#### Text segment

The idea can be traced back to recently proposed exact solutions obtained for nonlinear PDEs [7]. We show that this set of solutions is very well mapped to the solutions of the corresponding classical counterparts in a functional Taylor expansion in the source. In Ref. [8], we have shown that this series can correspond to a strong coupling expansion in the inverse of the coupling.

The aim of this paper is to give a sound mathematical understanding of such solutions, providing relevant new approaches to re-derive the main results. We also yield a complete solution to a quantum SU(2) Yang–Mills theory, explicitly providing a proof of the Gaussian nature of the kind of solution we obtained. This means that, in principle, we are able to evaluate all the averages in closed form, even though there could be no need to go to very high orders. For instance, in our case, we have a Gaussian distribution and we can limit our analysis to the mean and the covariance, even if all higher order cumulants could in principle be evaluated.

The main reason to obtain a closed-form solution arises from studies on the lattice of the gluon and ghost propagators for the Yang–Mills theory, mostly in the Landau gauge [9,10,11], and the corresponding spectrum [12,13] that shows unequivocally that a mass gap appears also when the interaction with fermions is neglected. Earlier theoretical analysis supported these results [5,14,15,16,17,18] by providing closed-form formulas for the gluon propagator. Quite recently, the set of Dyson–Schwinger equations for this case was solved, for the 1P- and 2P-correlation functions, and the spectrum was computed very accurately both in three and four dimensions [5,19,20], proving also confinement as a property of the theory [19,21]. These latter results are strongly linked to the solution of the quartic scalar field theory mapped onto the Yang–Mills theory, as shown in Refs. [5,18].

Indeed, our studies rely on Dyson–Schwinger equations in a PDE shape that appears to be the most sensible approach to treat a non-perturbative quantum field theory [22,23,24]. Indeed, Bender, Milton and Savage [25] proposed to derive the Dyson–Schwinger equations and treat them in differential form. This way to manage these equations was the one used to find the exact solution [5]. The approach turns out to be quite useful when a non-trivial solution of the equation for the 1P-correlation function, or the equation of motion, is known. Therefore, a complete solution to theories that normally are considered treatable only through perturbation methods can become available.

The paper is structured as follows. In Section 2, we introduce the theories we aim to analyze. In Section 3, we solve the classical theory of a massless quartic scalar field. In Section 4, we solve the classical equations for the SU(2) Yang–Mills theory. In Section 5, we show how such classical solutions map onto the corresponding statistical field theory of the scalar field. In Section 6, we present our conclusions.

2. Preliminaries

We consider a scalar field $\varphi$ with a single component and $Z_2$ symmetry with the action

$$S_{\varphi }=\int d^{4}x\left[{\displaystyle \frac{1}{2}}{(\partial \varphi )}^2-{\displaystyle \frac{\lambda }{4}}{\varphi }^4+j\varphi \right],$$

(1)

########
#### Entries

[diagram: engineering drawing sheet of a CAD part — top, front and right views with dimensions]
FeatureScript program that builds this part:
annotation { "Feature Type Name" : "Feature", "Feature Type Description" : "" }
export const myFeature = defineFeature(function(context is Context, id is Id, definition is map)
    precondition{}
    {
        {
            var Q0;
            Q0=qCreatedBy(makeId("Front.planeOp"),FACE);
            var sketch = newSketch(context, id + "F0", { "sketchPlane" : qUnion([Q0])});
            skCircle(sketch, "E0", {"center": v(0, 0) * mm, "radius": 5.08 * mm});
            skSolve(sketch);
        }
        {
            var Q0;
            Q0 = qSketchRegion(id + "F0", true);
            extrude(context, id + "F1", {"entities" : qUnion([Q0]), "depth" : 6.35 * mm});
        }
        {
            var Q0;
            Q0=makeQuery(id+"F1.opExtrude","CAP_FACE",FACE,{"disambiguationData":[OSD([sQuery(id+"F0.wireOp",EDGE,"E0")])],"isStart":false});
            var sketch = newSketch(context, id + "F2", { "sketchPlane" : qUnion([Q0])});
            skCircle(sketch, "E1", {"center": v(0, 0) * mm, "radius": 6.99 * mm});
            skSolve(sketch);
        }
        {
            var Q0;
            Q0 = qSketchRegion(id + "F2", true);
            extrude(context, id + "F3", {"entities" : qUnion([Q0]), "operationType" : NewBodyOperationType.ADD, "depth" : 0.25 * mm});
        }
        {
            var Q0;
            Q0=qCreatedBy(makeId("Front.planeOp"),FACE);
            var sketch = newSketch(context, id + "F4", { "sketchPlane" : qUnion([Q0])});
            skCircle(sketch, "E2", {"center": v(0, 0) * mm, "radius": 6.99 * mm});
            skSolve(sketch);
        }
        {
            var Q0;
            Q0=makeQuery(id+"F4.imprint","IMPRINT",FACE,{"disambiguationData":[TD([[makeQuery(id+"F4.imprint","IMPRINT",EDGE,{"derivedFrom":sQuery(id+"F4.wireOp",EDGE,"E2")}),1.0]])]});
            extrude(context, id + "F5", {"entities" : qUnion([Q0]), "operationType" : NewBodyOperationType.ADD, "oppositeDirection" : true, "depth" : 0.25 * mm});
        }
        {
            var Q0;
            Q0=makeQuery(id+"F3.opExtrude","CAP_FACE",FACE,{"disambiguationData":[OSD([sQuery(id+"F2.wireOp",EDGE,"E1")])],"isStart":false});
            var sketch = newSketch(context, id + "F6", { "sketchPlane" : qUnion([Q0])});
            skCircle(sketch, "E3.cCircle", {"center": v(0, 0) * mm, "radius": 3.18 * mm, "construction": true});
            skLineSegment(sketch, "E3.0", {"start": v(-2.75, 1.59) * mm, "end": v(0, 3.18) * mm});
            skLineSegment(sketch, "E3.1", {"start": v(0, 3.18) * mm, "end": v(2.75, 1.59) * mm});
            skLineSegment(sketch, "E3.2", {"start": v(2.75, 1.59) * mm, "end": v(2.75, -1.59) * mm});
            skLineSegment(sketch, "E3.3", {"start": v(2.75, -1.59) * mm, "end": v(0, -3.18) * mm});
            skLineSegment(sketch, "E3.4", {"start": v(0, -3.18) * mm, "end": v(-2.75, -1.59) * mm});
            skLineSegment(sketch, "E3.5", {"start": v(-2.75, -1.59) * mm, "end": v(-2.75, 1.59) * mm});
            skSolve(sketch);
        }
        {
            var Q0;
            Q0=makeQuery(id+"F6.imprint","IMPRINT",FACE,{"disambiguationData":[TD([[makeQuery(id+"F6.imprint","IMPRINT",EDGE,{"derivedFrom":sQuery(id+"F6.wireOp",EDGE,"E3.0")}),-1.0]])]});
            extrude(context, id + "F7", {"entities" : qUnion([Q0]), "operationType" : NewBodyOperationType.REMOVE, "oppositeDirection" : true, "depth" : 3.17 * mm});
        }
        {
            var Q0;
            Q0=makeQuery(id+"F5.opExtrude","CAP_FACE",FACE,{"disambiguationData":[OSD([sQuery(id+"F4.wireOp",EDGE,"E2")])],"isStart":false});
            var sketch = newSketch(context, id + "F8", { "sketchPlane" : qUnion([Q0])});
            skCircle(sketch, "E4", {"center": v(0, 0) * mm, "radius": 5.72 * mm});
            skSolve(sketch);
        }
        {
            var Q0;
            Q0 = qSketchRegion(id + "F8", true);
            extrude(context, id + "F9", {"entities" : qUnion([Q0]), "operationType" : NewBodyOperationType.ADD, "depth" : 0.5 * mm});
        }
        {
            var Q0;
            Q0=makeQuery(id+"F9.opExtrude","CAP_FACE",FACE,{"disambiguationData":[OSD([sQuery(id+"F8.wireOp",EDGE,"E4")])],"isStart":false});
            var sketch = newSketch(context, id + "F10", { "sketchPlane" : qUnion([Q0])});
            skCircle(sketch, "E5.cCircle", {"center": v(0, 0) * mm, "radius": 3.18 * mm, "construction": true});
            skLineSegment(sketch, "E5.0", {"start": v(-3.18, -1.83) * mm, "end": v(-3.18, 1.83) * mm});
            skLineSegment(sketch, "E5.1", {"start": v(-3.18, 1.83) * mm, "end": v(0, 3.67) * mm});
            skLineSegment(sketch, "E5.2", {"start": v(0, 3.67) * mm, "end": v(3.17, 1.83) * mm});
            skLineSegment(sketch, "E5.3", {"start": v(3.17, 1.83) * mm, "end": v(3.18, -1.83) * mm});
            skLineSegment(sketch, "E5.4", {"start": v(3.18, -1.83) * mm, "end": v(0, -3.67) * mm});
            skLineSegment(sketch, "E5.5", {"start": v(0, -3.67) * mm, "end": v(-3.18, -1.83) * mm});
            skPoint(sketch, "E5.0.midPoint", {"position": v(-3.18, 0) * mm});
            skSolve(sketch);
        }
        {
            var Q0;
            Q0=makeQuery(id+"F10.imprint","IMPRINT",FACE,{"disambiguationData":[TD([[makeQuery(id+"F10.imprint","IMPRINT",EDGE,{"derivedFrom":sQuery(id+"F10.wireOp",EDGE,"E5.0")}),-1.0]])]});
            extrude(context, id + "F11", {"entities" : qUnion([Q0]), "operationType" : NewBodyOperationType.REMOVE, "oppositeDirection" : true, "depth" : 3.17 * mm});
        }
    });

########

## Your objective
Please state who, according to the Yang–Mills passage, proposed deriving the Dyson–Schwinger equations and treating them in differential form. The items come from a separate source, not from the Yang–Mills passage.

## Complete response
Bender, Milton and Savage.